→ **WHAT THE TASK ASKS**: All records are to be restated exactly, each line as it reads.

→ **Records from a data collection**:
▬▬▬
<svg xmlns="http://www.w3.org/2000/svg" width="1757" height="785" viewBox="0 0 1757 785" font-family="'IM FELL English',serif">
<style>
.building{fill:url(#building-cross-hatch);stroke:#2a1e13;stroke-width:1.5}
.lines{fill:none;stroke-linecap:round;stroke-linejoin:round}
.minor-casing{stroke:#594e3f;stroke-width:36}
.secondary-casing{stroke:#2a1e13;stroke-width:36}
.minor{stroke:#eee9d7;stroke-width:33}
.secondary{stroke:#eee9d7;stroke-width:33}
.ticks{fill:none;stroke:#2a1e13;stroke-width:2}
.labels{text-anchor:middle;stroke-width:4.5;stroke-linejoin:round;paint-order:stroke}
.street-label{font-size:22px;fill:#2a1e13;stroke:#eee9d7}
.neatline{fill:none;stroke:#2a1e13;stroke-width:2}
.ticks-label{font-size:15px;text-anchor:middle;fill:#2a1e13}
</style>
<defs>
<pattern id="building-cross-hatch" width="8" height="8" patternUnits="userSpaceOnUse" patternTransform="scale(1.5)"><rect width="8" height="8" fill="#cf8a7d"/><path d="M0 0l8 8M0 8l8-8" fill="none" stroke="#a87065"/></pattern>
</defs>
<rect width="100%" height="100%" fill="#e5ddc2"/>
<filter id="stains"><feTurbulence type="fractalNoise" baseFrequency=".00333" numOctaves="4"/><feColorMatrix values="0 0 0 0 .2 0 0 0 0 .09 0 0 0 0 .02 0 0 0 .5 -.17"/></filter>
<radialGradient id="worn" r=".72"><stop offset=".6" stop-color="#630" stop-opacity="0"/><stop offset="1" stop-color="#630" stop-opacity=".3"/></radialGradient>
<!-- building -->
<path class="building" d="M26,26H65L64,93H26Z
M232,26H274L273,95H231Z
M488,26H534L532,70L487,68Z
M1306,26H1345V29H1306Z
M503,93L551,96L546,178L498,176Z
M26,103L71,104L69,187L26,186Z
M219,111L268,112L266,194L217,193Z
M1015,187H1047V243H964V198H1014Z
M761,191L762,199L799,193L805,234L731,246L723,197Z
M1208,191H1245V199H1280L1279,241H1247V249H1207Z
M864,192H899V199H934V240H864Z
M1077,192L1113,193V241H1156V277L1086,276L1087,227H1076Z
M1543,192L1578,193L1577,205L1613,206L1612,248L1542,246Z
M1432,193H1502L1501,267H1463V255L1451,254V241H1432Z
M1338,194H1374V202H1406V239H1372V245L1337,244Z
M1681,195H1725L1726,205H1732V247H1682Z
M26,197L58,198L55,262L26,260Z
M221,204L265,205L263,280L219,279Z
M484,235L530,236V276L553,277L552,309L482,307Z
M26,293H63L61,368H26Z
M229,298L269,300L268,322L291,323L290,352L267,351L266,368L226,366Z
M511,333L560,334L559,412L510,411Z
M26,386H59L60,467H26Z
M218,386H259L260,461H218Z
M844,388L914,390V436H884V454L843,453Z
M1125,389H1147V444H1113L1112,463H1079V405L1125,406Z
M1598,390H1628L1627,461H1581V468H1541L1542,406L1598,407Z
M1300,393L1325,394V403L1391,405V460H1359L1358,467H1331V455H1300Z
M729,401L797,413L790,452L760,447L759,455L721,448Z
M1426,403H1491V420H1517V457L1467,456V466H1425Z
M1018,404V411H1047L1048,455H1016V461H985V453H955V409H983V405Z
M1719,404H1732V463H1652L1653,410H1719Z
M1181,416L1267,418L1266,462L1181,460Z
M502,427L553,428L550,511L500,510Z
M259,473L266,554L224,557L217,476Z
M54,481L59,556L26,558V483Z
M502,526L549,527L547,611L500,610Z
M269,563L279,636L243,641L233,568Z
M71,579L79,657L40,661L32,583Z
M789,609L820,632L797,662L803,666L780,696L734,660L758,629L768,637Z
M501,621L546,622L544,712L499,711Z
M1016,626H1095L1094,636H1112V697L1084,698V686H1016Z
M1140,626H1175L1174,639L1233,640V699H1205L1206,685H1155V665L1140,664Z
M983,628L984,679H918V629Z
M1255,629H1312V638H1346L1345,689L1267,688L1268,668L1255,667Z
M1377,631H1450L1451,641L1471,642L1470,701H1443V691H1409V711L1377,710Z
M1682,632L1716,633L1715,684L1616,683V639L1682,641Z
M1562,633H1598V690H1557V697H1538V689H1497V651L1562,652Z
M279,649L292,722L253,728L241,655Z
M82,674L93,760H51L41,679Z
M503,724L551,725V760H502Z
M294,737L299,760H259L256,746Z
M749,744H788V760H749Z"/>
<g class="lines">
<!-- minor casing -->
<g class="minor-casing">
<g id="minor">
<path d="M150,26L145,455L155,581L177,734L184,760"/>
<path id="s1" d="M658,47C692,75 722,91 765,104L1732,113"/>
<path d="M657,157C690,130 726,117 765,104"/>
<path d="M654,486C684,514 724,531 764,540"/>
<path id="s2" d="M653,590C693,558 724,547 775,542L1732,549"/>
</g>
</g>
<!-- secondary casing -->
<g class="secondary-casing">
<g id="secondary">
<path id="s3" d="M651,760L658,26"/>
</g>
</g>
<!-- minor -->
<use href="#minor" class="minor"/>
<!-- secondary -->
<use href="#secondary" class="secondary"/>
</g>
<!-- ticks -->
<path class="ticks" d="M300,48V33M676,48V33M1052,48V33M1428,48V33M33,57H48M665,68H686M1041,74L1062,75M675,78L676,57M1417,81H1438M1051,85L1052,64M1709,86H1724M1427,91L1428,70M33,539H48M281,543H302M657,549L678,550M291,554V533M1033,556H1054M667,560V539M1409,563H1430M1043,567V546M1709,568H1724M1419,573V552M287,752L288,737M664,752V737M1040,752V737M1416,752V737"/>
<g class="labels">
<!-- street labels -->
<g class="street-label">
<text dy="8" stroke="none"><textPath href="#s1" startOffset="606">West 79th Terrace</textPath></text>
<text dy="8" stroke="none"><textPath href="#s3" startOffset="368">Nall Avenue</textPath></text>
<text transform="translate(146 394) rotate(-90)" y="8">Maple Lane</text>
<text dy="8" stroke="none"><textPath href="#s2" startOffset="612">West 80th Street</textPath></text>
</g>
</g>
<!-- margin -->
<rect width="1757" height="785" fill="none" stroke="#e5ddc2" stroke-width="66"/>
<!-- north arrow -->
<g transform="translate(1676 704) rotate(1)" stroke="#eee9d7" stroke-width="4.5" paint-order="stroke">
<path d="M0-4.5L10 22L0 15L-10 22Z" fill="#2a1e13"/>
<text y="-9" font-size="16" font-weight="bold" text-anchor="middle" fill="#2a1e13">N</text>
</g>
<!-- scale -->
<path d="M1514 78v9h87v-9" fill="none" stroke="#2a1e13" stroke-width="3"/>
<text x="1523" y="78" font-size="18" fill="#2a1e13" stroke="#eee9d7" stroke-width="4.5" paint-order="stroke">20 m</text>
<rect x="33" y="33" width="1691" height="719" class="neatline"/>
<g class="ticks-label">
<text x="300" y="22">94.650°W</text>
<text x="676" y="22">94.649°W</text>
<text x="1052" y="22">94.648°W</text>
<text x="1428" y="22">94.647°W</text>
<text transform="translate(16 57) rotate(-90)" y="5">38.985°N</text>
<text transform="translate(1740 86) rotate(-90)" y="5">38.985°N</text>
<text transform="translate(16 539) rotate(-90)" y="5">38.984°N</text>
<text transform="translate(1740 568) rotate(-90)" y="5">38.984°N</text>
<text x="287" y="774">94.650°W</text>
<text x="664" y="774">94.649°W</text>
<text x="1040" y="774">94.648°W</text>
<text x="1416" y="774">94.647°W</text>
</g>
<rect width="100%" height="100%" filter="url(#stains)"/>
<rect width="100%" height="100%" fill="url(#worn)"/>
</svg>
▬▬▬
→ **ANSWER TO THE PROBLEM**:
<svg xmlns="http://www.w3.org/2000/svg" width="1757" height="785" viewBox="0 0 1757 785" font-family="'IM FELL English',serif">
<style>
.building{fill:url(#building-cross-hatch);stroke:#2a1e13;stroke-width:1.5}
.lines{fill:none;stroke-linecap:round;stroke-linejoin:round}
.minor-casing{stroke:#594e3f;stroke-width:36}
.secondary-casing{stroke:#2a1e13;stroke-width:36}
.minor{stroke:#eee9d7;stroke-width:33}
.secondary{stroke:#eee9d7;stroke-width:33}
.ticks{fill:none;stroke:#2a1e13;stroke-width:2}
.labels{text-anchor:middle;stroke-width:4.5;stroke-linejoin:round;paint-order:stroke}
.street-label{font-size:22px;fill:#2a1e13;stroke:#eee9d7}
.neatline{fill:none;stroke:#2a1e13;stroke-width:2}
.ticks-label{font-size:15px;text-anchor:middle;fill:#2a1e13}
</style>
<defs>
<pattern id="building-cross-hatch" width="8" height="8" patternUnits="userSpaceOnUse" patternTransform="scale(1.5)"><rect width="8" height="8" fill="#cf8a7d"/><path d="M0 0l8 8M0 8l8-8" fill="none" stroke="#a87065"/></pattern>
</defs>
<rect width="100%" height="100%" fill="#e5ddc2"/>
<filter id="stains"><feTurbulence type="fractalNoise" baseFrequency=".00333" numOctaves="4"/><feColorMatrix values="0 0 0 0 .2 0 0 0 0 .09 0 0 0 0 .02 0 0 0 .5 -.17"/></filter>
<radialGradient id="worn" r=".72"><stop offset=".6" stop-color="#630" stop-opacity="0"/><stop offset="1" stop-color="#630" stop-opacity=".3"/></radialGradient>
<!-- building -->
<path class="building" d="M26,26H65L64,93H26Z
M232,26H274L273,95H231Z
M488,26H534L532,70L487,68Z
M1306,26H1345V29H1306Z
M503,93L551,96L546,178L498,176Z
M26,103L71,104L69,187L26,186Z
M219,111L268,112L266,194L217,193Z
M1015,187H1047V243H964V198H1014Z
M761,191L762,199L799,193L805,234L731,246L723,197Z
M1208,191H1245V199H1280L1279,241H1247V249H1207Z
M864,192H899V199H934V240H864Z
M1077,192L1113,193V241H1156V277L1086,276L1087,227H1076Z
M1543,192L1578,193L1577,205L1613,206L1612,248L1542,246Z
M1432,193H1502L1501,267H1463V255L1451,254V241H1432Z
M1338,194H1374V202H1406V239H1372V245L1337,244Z
M1681,195H1725L1726,205H1732V247H1682Z
M26,197L58,198L55,262L26,260Z
M221,204L265,205L263,280L219,279Z
M484,235L530,236V276L553,277L552,309L482,307Z
M26,293H63L61,368H26Z
M229,298L269,300L268,322L291,323L290,352L267,351L266,368L226,366Z
M511,333L560,334L559,412L510,411Z
M26,386H59L60,467H26Z
M218,386H259L260,461H218Z
M844,388L914,390V436H884V454L843,453Z
M1125,389H1147V444H1113L1112,463H1079V405L1125,406Z
M1598,390H1628L1627,461H1581V468H1541L1542,406L1598,407Z
M1300,393L1325,394V403L1391,405V460H1359L1358,467H1331V455H1300Z
M729,401L797,413L790,452L760,447L759,455L721,448Z
M1426,403H1491V420H1517V457L1467,456V466H1425Z
M1018,404V411H1047L1048,455H1016V461H985V453H955V409H983V405Z
M1719,404H1732V463H1652L1653,410H1719Z
M1181,416L1267,418L1266,462L1181,460Z
M502,427L553,428L550,511L500,510Z
M259,473L266,554L224,557L217,476Z
M54,481L59,556L26,558V483Z
M502,526L549,527L547,611L500,610Z
M269,563L279,636L243,641L233,568Z
M71,579L79,657L40,661L32,583Z
M789,609L820,632L797,662L803,666L780,696L734,660L758,629L768,637Z
M501,621L546,622L544,712L499,711Z
M1016,626H1095L1094,636H1112V697L1084,698V686H1016Z
M1140,626H1175L1174,639L1233,640V699H1205L1206,685H1155V665L1140,664Z
M983,628L984,679H918V629Z
M1255,629H1312V638H1346L1345,689L1267,688L1268,668L1255,667Z
M1377,631H1450L1451,641L1471,642L1470,701H1443V691H1409V711L1377,710Z
M1682,632L1716,633L1715,684L1616,683V639L1682,641Z
M1562,633H1598V690H1557V697H1538V689H1497V651L1562,652Z
M279,649L292,722L253,728L241,655Z
M82,674L93,760H51L41,679Z
M503,724L551,725V760H502Z
M294,737L299,760H259L256,746Z
M749,744H788V760H749Z"/>
<g class="lines">
<!-- minor casing -->
<g class="minor-casing">
<g id="minor">
<path d="M150,26L145,455L155,581L177,734L184,760"/>
<path id="s1" d="M658,47C692,75 722,91 765,104L1732,113"/>
<path d="M657,157C690,130 726,117 765,104"/>
<path d="M654,486C684,514 724,531 764,540"/>
<path id="s2" d="M653,590C693,558 724,547 775,542L1732,549"/>
</g>
</g>
<!-- secondary casing -->
<g class="secondary-casing">
<g id="secondary">
<path id="s3" d="M651,760L658,26"/>
</g>
</g>
<!-- minor -->
<use href="#minor" class="minor"/>
<!-- secondary -->
<use href="#secondary" class="secondary"/>
</g>
<!-- ticks -->
<path class="ticks" d="M300,48V33M676,48V33M1052,48V33M1428,48V33M33,57H48M665,68H686M1041,74L1062,75M675,78L676,57M1417,81H1438M1051,85L1052,64M1709,86H1724M1427,91L1428,70M33,539H48M281,543H302M657,549L678,550M291,554V533M1033,556H1054M667,560V539M1409,563H1430M1043,567V546M1709,568H1724M1419,573V552M287,752L288,737M664,752V737M1040,752V737M1416,752V737"/>
<g class="labels">
<!-- street labels -->
<g class="street-label">
<text dy="8" stroke="none"><textPath href="#s1" startOffset="606">West 79th Terrace</textPath></text>
<text dy="8" stroke="none"><textPath href="#s3" startOffset="368">Nall Avenue</textPath></text>
<text transform="translate(146 394) rotate(-90)" y="8">Maple Lane</text>
<text dy="8" stroke="none"><textPath href="#s2" startOffset="612">West 80th Street</textPath></text>
</g>
</g>
<!-- margin -->
<rect width="1757" height="785" fill="none" stroke="#e5ddc2" stroke-width="66"/>
<!-- north arrow -->
<g transform="translate(1676 704) rotate(1)" stroke="#eee9d7" stroke-width="4.5" paint-order="stroke">
<path d="M0-4.5L10 22L0 15L-10 22Z" fill="#2a1e13"/>
<text y="-9" font-size="16" font-weight="bold" text-anchor="middle" fill="#2a1e13">N</text>
</g>
<!-- scale -->
<path d="M1514 78v9h87v-9" fill="none" stroke="#2a1e13" stroke-width="3"/>
<text x="1523" y="78" font-size="18" fill="#2a1e13" stroke="#eee9d7" stroke-width="4.5" paint-order="stroke">20 m</text>
<rect x="33" y="33" width="1691" height="719" class="neatline"/>
<g class="ticks-label">
<text x="300" y="22">94.650°W</text>
<text x="676" y="22">94.649°W</text>
<text x="1052" y="22">94.648°W</text>
<text x="1428" y="22">94.647°W</text>
<text transform="translate(16 57) rotate(-90)" y="5">38.985°N</text>
<text transform="translate(1740 86) rotate(-90)" y="5">38.985°N</text>
<text transform="translate(16 539) rotate(-90)" y="5">38.984°N</text>
<text transform="translate(1740 568) rotate(-90)" y="5">38.984°N</text>
<text x="287" y="774">94.650°W</text>
<text x="664" y="774">94.649°W</text>
<text x="1040" y="774">94.648°W</text>
<text x="1416" y="774">94.647°W</text>
</g>
<rect width="100%" height="100%" filter="url(#stains)"/>
<rect width="100%" height="100%" fill="url(#worn)"/>
</svg>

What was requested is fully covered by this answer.